_Required action_: The answer must be the full listing, reproduced without any change.

(Exercise inputs begins)

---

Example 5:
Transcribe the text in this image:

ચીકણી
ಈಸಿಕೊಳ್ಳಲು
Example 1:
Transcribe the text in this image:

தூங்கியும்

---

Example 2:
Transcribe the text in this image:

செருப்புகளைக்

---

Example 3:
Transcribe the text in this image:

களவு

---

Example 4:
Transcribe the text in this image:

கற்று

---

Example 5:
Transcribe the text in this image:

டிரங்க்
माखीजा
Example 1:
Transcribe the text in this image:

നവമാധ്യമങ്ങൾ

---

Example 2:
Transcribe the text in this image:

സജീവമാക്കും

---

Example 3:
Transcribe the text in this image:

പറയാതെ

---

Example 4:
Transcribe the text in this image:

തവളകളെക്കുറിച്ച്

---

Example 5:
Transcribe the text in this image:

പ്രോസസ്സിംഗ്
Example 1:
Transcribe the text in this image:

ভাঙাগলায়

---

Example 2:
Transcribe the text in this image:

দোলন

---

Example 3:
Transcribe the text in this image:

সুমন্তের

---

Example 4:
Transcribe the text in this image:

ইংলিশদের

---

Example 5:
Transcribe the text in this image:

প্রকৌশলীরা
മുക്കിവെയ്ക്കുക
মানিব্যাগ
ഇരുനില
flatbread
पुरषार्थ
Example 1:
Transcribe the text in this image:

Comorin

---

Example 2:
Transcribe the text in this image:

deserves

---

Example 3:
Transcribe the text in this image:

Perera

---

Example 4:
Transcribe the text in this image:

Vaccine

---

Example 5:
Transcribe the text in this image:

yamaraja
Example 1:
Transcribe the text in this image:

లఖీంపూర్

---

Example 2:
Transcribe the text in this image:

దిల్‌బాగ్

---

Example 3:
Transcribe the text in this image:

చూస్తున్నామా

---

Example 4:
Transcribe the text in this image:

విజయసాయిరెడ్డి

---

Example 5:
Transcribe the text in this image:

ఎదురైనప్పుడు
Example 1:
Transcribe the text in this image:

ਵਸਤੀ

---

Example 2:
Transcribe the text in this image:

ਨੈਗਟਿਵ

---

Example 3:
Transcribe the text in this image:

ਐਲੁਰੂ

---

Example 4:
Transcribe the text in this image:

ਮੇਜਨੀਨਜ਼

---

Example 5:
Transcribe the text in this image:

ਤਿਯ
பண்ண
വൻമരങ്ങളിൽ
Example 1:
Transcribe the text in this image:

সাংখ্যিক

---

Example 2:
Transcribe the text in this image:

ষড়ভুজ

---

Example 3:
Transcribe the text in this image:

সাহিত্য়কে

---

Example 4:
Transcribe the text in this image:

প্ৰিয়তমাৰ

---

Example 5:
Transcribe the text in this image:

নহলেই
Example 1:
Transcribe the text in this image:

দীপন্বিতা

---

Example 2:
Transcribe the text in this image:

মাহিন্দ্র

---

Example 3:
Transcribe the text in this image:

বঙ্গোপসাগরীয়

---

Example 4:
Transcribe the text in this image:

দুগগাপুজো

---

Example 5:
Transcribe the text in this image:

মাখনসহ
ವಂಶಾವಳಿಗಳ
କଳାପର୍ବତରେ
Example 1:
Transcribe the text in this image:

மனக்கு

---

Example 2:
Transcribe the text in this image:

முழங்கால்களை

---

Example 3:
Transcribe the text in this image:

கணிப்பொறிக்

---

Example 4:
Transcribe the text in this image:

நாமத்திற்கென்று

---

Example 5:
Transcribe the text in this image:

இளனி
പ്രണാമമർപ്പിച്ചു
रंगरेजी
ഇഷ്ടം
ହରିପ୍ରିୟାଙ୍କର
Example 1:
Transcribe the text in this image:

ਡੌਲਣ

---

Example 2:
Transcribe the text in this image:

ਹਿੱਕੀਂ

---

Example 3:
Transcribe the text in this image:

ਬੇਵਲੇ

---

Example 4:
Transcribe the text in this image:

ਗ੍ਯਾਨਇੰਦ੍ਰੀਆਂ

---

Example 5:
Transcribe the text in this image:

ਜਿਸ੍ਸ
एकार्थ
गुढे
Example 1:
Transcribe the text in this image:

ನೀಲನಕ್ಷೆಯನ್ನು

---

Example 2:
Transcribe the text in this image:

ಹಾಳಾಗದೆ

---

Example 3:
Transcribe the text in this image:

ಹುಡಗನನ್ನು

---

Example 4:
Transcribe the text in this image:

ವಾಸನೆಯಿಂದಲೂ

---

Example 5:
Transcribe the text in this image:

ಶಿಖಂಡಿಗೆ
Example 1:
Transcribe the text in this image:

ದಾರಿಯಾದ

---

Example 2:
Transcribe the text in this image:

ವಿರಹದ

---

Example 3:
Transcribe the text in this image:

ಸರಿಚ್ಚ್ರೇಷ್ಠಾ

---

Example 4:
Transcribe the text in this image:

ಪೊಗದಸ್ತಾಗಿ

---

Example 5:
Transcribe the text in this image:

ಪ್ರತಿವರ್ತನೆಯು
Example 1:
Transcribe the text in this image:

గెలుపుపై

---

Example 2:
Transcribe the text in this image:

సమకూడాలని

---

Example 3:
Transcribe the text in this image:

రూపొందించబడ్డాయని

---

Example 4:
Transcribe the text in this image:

(Exercise inputs ends)

_Answer space_:
---

Example 5:
Transcribe the text in this image:

ચીકણી
ಈಸಿಕೊಳ್ಳಲು
Example 1:
Transcribe the text in this image:

தூங்கியும்

---

Example 2:
Transcribe the text in this image:

செருப்புகளைக்

---

Example 3:
Transcribe the text in this image:

களவு

---

Example 4:
Transcribe the text in this image:

கற்று

---

Example 5:
Transcribe the text in this image:

டிரங்க்
माखीजा
Example 1:
Transcribe the text in this image:

നവമാധ്യമങ്ങൾ

---

Example 2:
Transcribe the text in this image:

സജീവമാക്കും

---

Example 3:
Transcribe the text in this image:

പറയാതെ

---

Example 4:
Transcribe the text in this image:

തവളകളെക്കുറിച്ച്

---

Example 5:
Transcribe the text in this image:

പ്രോസസ്സിംഗ്
Example 1:
Transcribe the text in this image:

ভাঙাগলায়

---

Example 2:
Transcribe the text in this image:

দোলন

---

Example 3:
Transcribe the text in this image:

সুমন্তের

---

Example 4:
Transcribe the text in this image:

ইংলিশদের

---

Example 5:
Transcribe the text in this image:

প্রকৌশলীরা
മുക്കിവെയ്ക്കുക
মানিব্যাগ
ഇരുനില
flatbread
पुरषार्थ
Example 1:
Transcribe the text in this image:

Comorin

---

Example 2:
Transcribe the text in this image:

deserves

---

Example 3:
Transcribe the text in this image:

Perera

---

Example 4:
Transcribe the text in this image:

Vaccine

---

Example 5:
Transcribe the text in this image:

yamaraja
Example 1:
Transcribe the text in this image:

లఖీంపూర్

---

Example 2:
Transcribe the text in this image:

దిల్‌బాగ్

---

Example 3:
Transcribe the text in this image:

చూస్తున్నామా

---

Example 4:
Transcribe the text in this image:

విజయసాయిరెడ్డి

---

Example 5:
Transcribe the text in this image:

ఎదురైనప్పుడు
Example 1:
Transcribe the text in this image:

ਵਸਤੀ

---

Example 2:
Transcribe the text in this image:

ਨੈਗਟਿਵ

---

Example 3:
Transcribe the text in this image:

ਐਲੁਰੂ

---

Example 4:
Transcribe the text in this image:

ਮੇਜਨੀਨਜ਼

---

Example 5:
Transcribe the text in this image:

ਤਿਯ
பண்ண
വൻമരങ്ങളിൽ
Example 1:
Transcribe the text in this image:

সাংখ্যিক

---

Example 2:
Transcribe the text in this image:

ষড়ভুজ

---

Example 3:
Transcribe the text in this image:

সাহিত্য়কে

---

Example 4:
Transcribe the text in this image:

প্ৰিয়তমাৰ

---

Example 5:
Transcribe the text in this image:

নহলেই
Example 1:
Transcribe the text in this image:

দীপন্বিতা

---

Example 2:
Transcribe the text in this image:

মাহিন্দ্র

---

Example 3:
Transcribe the text in this image:

বঙ্গোপসাগরীয়

---

Example 4:
Transcribe the text in this image:

দুগগাপুজো

---

Example 5:
Transcribe the text in this image:

মাখনসহ
ವಂಶಾವಳಿಗಳ
କଳାପର୍ବତରେ
Example 1:
Transcribe the text in this image:

மனக்கு

---

Example 2:
Transcribe the text in this image:

முழங்கால்களை

---

Example 3:
Transcribe the text in this image:

கணிப்பொறிக்

---

Example 4:
Transcribe the text in this image:

நாமத்திற்கென்று

---

Example 5:
Transcribe the text in this image:

இளனி
പ്രണാമമർപ്പിച്ചു
रंगरेजी
ഇഷ്ടം
ହରିପ୍ରିୟାଙ୍କର
Example 1:
Transcribe the text in this image:

ਡੌਲਣ

---

Example 2:
Transcribe the text in this image:

ਹਿੱਕੀਂ

---

Example 3:
Transcribe the text in this image:

ਬੇਵਲੇ

---

Example 4:
Transcribe the text in this image:

ਗ੍ਯਾਨਇੰਦ੍ਰੀਆਂ

---

Example 5:
Transcribe the text in this image:

ਜਿਸ੍ਸ
एकार्थ
गुढे
Example 1:
Transcribe the text in this image:

ನೀಲನಕ್ಷೆಯನ್ನು

---

Example 2:
Transcribe the text in this image:

ಹಾಳಾಗದೆ

---

Example 3:
Transcribe the text in this image:

ಹುಡಗನನ್ನು

---

Example 4:
Transcribe the text in this image:

ವಾಸನೆಯಿಂದಲೂ

---

Example 5:
Transcribe the text in this image:

ಶಿಖಂಡಿಗೆ
Example 1:
Transcribe the text in this image:

ದಾರಿಯಾದ

---

Example 2:
Transcribe the text in this image:

ವಿರಹದ

---

Example 3:
Transcribe the text in this image:

ಸರಿಚ್ಚ್ರೇಷ್ಠಾ

---

Example 4:
Transcribe the text in this image:

ಪೊಗದಸ್ತಾಗಿ

---

Example 5:
Transcribe the text in this image:

ಪ್ರತಿವರ್ತನೆಯು
Example 1:
Transcribe the text in this image:

గెలుపుపై

---

Example 2:
Transcribe the text in this image:

సమకూడాలని

---

Example 3:
Transcribe the text in this image:

రూపొందించబడ్డాయని

---

Example 4:
Transcribe the text in this image:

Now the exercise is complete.